§ Quoted passage:
<<<<

AI training dataset leaks thousands of live API keys and passwords
Researchers found that almost two-thirds of secrets duplicated across multiple pages
Researchers uncover nearly 12,000 private API keys and passwords embedded within open-source dataset
Researchers have uncovered nearly 12,000 private API keys and passwords embedded within the Common Crawl dataset; an open-source repository of web data used by leading AI developers to train their AI models.
The discovery was made by Truffle Security, a firm specialising in secrets detection.
In their analysis of billions of web pages archived by Common Crawl in 2024, researchers found thousands of hardcoded secrets left exposed within the dataset.
The compromised data included API keys, passwords, and other login credentials, with the majority linked to Amazon Web Services (AWS), MailChimp, and WalkScore accounts.
"This highlights a growing issue: LLMs trained on insecure code may inadvertently generate unsafe outputs," the researchers said.
Common Crawl, a nonprofit organisation, hosts a colossal archive of freely available web data gathered through extensive web crawling efforts. As of recent estimates, its archives total over 250 petabytes, with new crawls contributing several petabytes every month.
This wealth of data is regularly used to train some of the world's leading LLMs, including those developed by OpenAI, Google, Meta, and DeepSeek, among others.
Truffle Security conducted an analysis of 400 terabytes of data from 2.67 billion web pages within the Common Crawl's December 2024 archive. Their findings revealed 11,908 successfully authenticated secrets, indicating that developers had hardcoded these credentials into their web pages, potentially exposing LLMs to insecure code.
While LLM training data undergoes pre-processing, including cleaning and filtering to remove irrelevant, harmful, duplicate, or sensitive information, the sheer scale of the Common Crawl dataset makes it exceedingly difficult to guarantee the complete removal of confidential data.
Among the specific findings, Truffle Security identified nearly 1,500 unique MailChimp API keys hardcoded directly into front-end HTML and JavaScript files. Such oversights expose these keys to potential misuse, including phishing campaigns, brand impersonation, and data exfiltration.

>>>>

Summarize the piece on live secrets in an AI training dataset in two sentences.

§ Information supplied:
<<<<

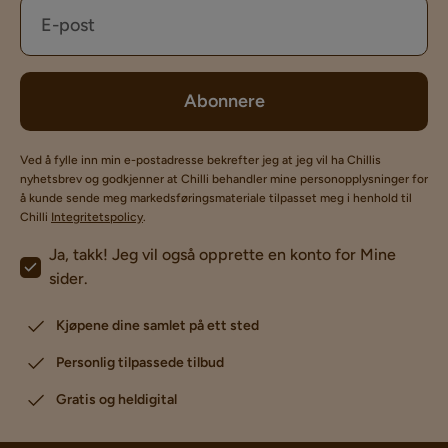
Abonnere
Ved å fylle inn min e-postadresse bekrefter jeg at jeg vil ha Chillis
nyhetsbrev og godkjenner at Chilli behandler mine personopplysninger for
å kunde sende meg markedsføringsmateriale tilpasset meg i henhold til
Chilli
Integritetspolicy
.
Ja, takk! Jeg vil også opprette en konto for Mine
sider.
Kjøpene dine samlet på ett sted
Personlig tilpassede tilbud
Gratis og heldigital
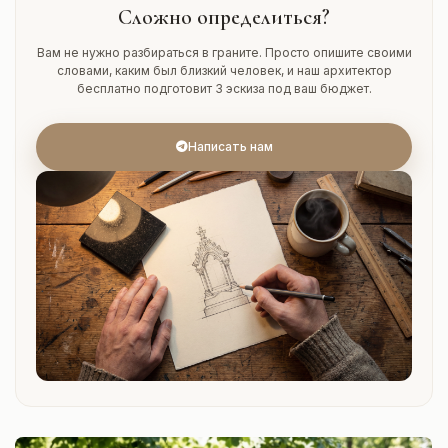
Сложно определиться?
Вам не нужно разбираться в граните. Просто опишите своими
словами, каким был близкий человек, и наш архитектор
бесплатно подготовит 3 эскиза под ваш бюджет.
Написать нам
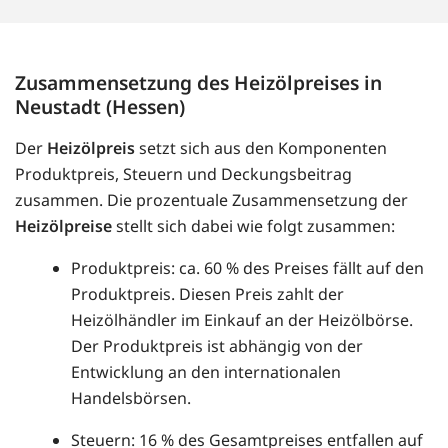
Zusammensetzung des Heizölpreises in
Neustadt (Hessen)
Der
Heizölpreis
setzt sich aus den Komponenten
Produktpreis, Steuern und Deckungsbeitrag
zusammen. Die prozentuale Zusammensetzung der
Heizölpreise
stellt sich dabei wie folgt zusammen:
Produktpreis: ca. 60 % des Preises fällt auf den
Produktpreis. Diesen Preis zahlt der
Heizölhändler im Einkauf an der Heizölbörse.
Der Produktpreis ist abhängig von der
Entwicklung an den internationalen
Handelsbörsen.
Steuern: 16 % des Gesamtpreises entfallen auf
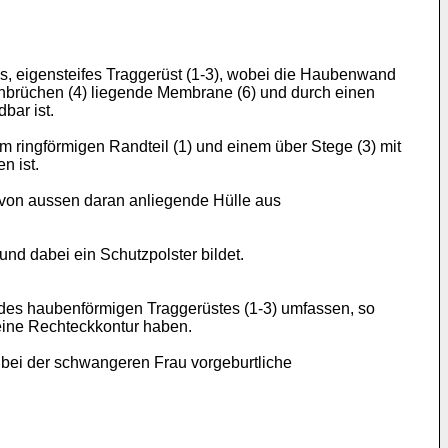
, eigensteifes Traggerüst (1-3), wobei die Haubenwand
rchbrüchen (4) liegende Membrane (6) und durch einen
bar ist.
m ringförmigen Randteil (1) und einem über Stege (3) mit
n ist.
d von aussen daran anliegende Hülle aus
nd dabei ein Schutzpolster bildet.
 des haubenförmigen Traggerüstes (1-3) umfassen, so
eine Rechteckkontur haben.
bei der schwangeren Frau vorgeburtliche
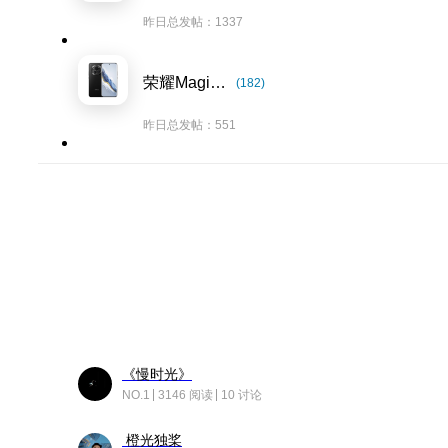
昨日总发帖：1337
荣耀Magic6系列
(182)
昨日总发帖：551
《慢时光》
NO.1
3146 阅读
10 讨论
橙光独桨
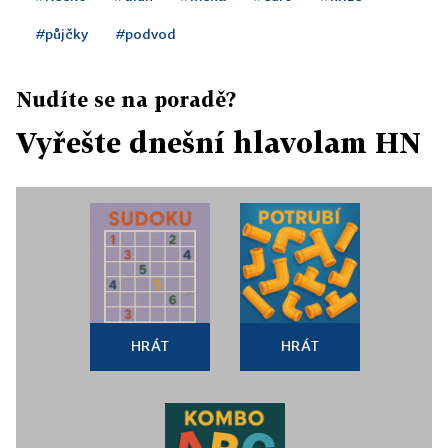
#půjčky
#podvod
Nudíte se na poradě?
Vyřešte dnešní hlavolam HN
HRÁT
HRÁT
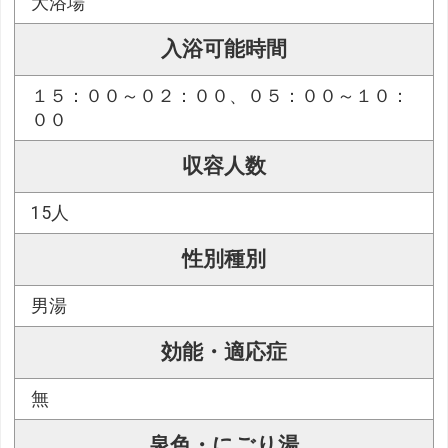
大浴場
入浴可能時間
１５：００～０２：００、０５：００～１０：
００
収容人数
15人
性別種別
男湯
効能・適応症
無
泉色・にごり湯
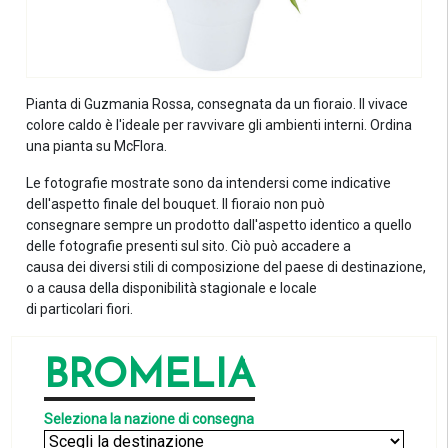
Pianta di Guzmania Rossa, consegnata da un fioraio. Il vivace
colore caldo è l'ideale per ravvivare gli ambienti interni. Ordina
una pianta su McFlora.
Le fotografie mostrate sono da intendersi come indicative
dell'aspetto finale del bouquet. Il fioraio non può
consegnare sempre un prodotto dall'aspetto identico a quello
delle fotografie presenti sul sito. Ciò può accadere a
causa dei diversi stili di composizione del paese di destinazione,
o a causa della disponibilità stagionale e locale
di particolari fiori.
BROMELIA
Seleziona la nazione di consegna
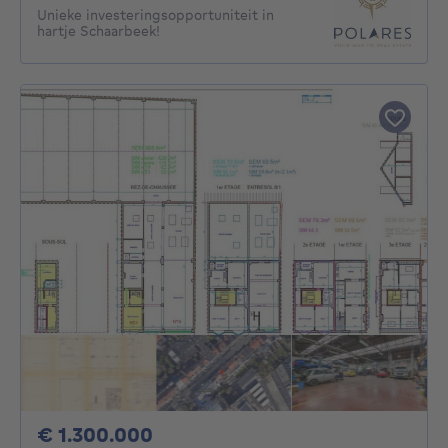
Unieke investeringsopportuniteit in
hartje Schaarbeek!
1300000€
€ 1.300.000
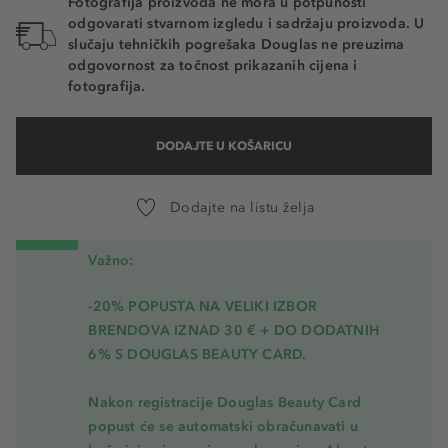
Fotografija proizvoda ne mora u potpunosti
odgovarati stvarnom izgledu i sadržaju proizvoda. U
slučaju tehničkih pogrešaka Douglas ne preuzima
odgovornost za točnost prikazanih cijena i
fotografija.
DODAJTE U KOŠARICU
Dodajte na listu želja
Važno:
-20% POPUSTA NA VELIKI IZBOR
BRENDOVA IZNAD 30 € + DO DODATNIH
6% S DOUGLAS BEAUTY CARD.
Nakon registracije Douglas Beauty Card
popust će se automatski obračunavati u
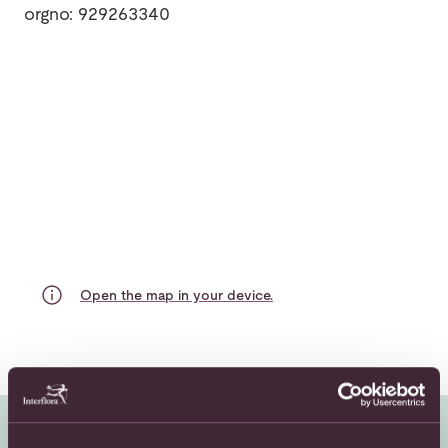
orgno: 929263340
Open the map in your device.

>>>>
<<<<

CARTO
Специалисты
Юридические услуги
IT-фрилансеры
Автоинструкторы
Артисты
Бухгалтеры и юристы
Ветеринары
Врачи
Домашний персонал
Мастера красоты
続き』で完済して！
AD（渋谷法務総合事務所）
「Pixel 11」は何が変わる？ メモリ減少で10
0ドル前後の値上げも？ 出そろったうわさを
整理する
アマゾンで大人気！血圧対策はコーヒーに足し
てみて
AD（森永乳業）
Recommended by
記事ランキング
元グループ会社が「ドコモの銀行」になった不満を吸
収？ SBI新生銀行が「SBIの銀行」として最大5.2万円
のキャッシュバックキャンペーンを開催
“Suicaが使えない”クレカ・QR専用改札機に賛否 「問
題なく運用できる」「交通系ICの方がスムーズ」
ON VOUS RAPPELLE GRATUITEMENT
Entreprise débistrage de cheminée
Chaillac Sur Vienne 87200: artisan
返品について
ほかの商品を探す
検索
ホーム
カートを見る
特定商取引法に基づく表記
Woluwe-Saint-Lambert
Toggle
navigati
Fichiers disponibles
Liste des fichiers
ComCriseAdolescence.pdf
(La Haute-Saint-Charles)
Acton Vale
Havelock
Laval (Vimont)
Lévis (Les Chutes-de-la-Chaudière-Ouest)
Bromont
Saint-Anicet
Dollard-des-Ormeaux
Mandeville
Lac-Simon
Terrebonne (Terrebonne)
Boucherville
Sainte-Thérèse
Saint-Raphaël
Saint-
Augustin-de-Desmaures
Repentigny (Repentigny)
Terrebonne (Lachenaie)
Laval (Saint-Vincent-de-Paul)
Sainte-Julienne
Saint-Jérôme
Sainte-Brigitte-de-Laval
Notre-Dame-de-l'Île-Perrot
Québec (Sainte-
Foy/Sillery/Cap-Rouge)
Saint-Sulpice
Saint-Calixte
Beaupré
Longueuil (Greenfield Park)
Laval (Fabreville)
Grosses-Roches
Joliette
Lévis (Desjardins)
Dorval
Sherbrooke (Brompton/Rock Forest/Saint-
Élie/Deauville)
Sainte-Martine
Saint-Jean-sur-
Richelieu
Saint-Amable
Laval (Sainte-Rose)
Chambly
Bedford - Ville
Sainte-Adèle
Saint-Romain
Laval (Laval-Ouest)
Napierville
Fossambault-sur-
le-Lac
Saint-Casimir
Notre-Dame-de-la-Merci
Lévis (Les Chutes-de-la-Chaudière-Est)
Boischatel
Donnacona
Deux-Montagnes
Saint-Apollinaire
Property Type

>>>>
<<<<

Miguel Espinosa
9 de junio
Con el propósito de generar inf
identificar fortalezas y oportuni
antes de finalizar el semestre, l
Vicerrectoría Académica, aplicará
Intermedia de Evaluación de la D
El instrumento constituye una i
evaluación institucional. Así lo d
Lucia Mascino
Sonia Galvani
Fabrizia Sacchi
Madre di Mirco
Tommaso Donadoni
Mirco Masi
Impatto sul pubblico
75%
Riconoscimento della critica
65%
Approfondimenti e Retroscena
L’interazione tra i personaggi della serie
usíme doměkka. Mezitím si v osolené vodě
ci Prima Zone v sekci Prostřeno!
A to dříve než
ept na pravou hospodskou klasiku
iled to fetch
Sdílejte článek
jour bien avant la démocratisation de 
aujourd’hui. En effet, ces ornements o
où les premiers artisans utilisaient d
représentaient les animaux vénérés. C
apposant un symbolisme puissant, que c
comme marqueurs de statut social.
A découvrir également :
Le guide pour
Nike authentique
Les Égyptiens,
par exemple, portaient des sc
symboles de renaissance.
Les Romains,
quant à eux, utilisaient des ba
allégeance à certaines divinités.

>>>>

§ Response to this task:
Truffle Security analyzed 400 terabytes of data from 2.67 billion web pages in Common Crawl's December 2024 archive, an open-source repository used by leading AI developers to train their models, and found 11,908 successfully authenticated secrets such as API keys and passwords, most of them linked to Amazon Web Services, MailChimp, and WalkScore accounts. The researchers warned that LLMs trained on insecure code may inadvertently generate unsafe outputs, and although training data is cleaned and filtered, the dataset's sheer scale makes it exceedingly difficult to guarantee the complete removal of confidential data.